The government on Thursday (July 15) issued draft drone rules, 2021 replacing the Unmanned Aircraft System Rules issued in March this year. Among several measures, the rules seek to abolish multiple approvals and propose a digital sky platform — an airspace map for drone operations segregating the entire airspace of India into red, yellow and green zones.
The draft rules come almost three weeks after a drone strike on an IAF base in Jammu, injuring two IAF personnel and leaving a hole in a room located in the technical area of the base. Drones being reportedly controlled from either across the border in Punjab and J&K or the proxies within the country are increasingly becoming a security headache with weapons being dropped from them.
In a series of tweets, Civil Aviation Minister Jyotiraditya Scindia said the policy will provide a major fillip to the drone industry and mark a stark shift from the earlier rules.
A few days back, Prime Minister Modi chaired a meeting of ministers and discussed the formulation of a policy for the traffic management of unmanned aircraft systems (UAS) or drones.
HT reported that the draft rules do away with approvals for the unique authorization number, unique prototype identification number, certificate of conformance, a certificate of maintenance, import clearance, acceptance of existing drones, operator permits, authorization of R&D organization, student remote pilot licence, remote pilot instructor authorization and drone port authorization. These rules refer to an interactive airspace map with green, yellow, and red zones for display on the Digital Sky.
Digital Sky is an online platform hosted by the Directorate General of Civil Aviation (DGCA) for activities related to the management of drones in India.
“The government may, within 30 days of the date of notification of these rules, publish on the digital sky platform, an airspace map for drone operations segregating the entire airspace of India into red, yellow and green zones, with a horizontal resolution equal or finer than 10 metre,” the draft rules say.
The yellow zone has been reduced from 45 km to 12 km from the airport perimeters. No flight permission will be required up to 400 feet in green zones and up to 200 feet in the areas between 8 and 12 km from airport perimeters, HT said.
Green zone is the airspace from the ground up to a vertical distance of 400 feet (120 metre) above ground level (AGL) for drone operations and the airspace from the ground up to a vertical distance of 200 feet (60 metre) AGL in the area located between a lateral distance of 8 km and 12 km from the perimeter of an operational airport.
Red zone is the airspace of defined dimensions, above the land areas or territorial waters of India, or any installation or notified port limits specified by the government beyond the territorial waters of India within which drone operations shall be permitted only in exceptional circumstances.
“The airspace map for drone operations shall be designed to be programmatically accessible through a machine-readable Application Programming Interface (API) and interactive so that drone pilots will be able to plot their proposed flight plan and easily identify the zone(s) within which it falls so as to assess whether or not they need to make an application for prior approval,” say the rules.

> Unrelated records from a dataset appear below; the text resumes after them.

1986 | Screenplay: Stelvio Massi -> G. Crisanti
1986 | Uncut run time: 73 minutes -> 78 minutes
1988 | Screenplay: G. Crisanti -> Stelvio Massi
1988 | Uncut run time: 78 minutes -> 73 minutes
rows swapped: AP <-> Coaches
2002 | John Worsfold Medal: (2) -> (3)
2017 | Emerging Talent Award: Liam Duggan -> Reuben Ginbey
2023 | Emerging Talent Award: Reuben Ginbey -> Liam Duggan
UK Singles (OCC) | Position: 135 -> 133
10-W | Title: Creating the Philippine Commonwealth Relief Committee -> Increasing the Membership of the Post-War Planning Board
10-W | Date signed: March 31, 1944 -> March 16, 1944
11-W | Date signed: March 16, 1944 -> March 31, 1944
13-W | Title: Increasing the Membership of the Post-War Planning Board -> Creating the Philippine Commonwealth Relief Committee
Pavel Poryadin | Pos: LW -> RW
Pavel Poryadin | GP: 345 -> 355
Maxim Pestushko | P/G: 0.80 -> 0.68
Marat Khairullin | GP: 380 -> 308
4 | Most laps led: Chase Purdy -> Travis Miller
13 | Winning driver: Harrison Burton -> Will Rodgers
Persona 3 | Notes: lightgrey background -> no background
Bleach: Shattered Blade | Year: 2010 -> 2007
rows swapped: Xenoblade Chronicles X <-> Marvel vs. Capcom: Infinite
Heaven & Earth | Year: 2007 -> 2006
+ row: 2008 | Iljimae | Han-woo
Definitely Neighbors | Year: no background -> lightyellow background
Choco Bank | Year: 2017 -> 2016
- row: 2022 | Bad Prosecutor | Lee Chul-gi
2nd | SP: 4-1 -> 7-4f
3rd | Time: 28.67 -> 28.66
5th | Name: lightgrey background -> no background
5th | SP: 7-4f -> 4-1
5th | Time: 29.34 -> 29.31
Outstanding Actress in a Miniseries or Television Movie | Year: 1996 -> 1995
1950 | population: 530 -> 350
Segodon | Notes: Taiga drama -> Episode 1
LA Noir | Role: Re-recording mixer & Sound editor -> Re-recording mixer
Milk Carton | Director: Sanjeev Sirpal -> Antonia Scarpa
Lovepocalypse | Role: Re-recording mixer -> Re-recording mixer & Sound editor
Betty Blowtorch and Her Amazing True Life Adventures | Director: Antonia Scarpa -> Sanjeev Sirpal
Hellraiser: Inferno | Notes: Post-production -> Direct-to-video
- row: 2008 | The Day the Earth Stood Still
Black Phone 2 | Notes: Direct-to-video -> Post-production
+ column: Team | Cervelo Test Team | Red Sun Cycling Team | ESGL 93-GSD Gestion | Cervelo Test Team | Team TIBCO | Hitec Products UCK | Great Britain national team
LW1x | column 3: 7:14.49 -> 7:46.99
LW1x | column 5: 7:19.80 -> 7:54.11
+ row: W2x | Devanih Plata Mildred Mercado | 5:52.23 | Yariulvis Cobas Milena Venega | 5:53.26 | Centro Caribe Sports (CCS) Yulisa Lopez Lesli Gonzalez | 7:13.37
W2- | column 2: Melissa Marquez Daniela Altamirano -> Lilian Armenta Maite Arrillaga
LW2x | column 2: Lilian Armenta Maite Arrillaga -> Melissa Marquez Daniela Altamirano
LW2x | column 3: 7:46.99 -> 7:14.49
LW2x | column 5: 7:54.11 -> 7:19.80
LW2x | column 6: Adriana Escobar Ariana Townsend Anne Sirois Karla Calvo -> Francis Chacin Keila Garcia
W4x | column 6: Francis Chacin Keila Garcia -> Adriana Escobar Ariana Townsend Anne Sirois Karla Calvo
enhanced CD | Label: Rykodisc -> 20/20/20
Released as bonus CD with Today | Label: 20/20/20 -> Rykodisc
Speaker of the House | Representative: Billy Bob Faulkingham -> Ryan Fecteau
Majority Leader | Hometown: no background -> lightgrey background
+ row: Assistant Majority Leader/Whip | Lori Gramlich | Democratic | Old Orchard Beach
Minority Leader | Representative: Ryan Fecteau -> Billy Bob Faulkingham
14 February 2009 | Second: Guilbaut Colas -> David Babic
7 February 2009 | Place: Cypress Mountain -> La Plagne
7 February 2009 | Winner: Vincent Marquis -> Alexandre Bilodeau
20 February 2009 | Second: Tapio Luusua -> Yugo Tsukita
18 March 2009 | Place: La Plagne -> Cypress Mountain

Discussions on a draft policy on drones have been on for over two years. The draft policy says the integration of UAS into the National Airspace System (NAS) presents a raft of challenges, both technical and operational. Integrating the UAS operations within the current air traffic management (ATM) systems may bring in the need to equip UAS with additional hardware on board, the rules say.
“Drones are bringing the next big tech revolution around the globe with reduced costs, resources and time taken for operations. It is upon us to ride on the new wave and facilitate its uptake, especially among our startups. Way to go!” Civil Aviation Minister Jyotiraditya Scindia said.
The ability to identify and track a UAS flying in the Indian airspace will prove to be a very important capability while enabling high density, complex UAS operations, the draft policy says.
The draft policy says there will be a minimal human interface on the Digital Sky platform and most permission will be self-generated.
The Centre has relaxed several other existing rules in the draft document. It also states no pilot licence will be required for micro drones (for non-commercial use), nano drones and for R&D organizations. There will be no restriction on drone operations by foreign-owned companies registered in India. No security clearance will be required before any registration or licence issuance.